The vital role of the free press is perverted by Australia’s highly concentrated media ownership, by News Corps’ state funding and liaisons, whereas Nine Media cannot quite afford to lose its “moderate” print readers. Furthermore, huge numbers of journalists are made redundant, journalists who dare raise uncomfortable issues for the government are raided by the AFP, which is still unaccountable, and the ABC is nearly becoming state media. The mainstream media normalises Scott Morrison’s brazen assaults on our institutions and is complicit, albeit often through fear.

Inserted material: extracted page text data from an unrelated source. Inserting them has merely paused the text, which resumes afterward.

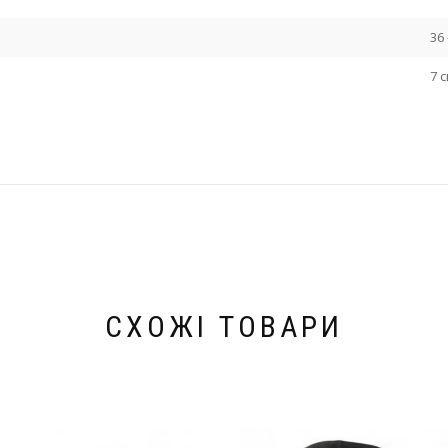
36 
7 
СХОЖІ ТОВАРИ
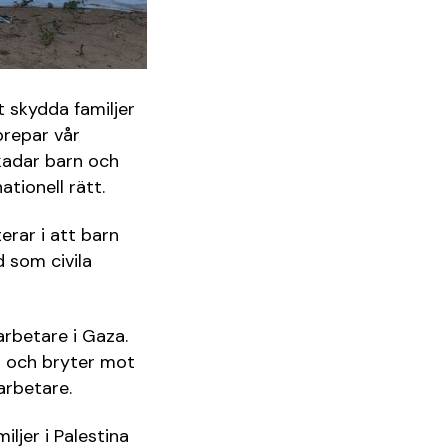
 skydda familjer
prepar vår
kadar barn och
ationell rätt.
erar i att barn
 som civila
arbetare i Gaza.
r och bryter mot
arbetare.
ljer i Palestina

Further results of weak constitutional safeguards (still nothing like Weimar) are the “race powers”; the problem of secret trials (the ‘national interest’ is invented against Bernard Collaery, David McBride, and others) and the omission of Cabinet and political parties. No policies are pursued, except childcare, because Labor is running scared. In fact he denies the “Opposition” in his title with his fatuous comments, leaving the Liberal National Party as a one-party rule that does not deign to answer questions. Somehow, Parliament must convene more regularly, with Dorothy Dixers banned, with more speaking time allotted to Independents.

As well, Labor made an ICAC difficult by passing a Coalition bill allowing property developers to get around state donation laws and give secret donations to political parties.  Whereas Paul Keating continually accused the LNP of wanting a return to the Master-Servant Act – an example of actual opposition – this ALP Leader is silent. The same applies to attacks on industry super and its media outlet The New Daily.

Trends are not predictions, and can be reversed – through instigating a federal ICAC with teeth, policies that promote full employment with living wages and conditions, and consistent forceful policy against the climate disaster.

It is possible to bring out the best in people, to improve our public institutions, proactively tackle obvious problems, and selectively renationalise key institutions. Society is always antagonistic over class, leading to charges of class warfare, and politically it’s wrong to seek fake compromises, but divisions rise with Black Deaths in Prison, the virtual torture of asylum seekers and the appallingly high death rates due to domestive and family violence. All dismissed by the LNP as “cultural wars”. The need to  recapture democratic safeguards must be tested against the Weimar list – how authoritarian are our institutions?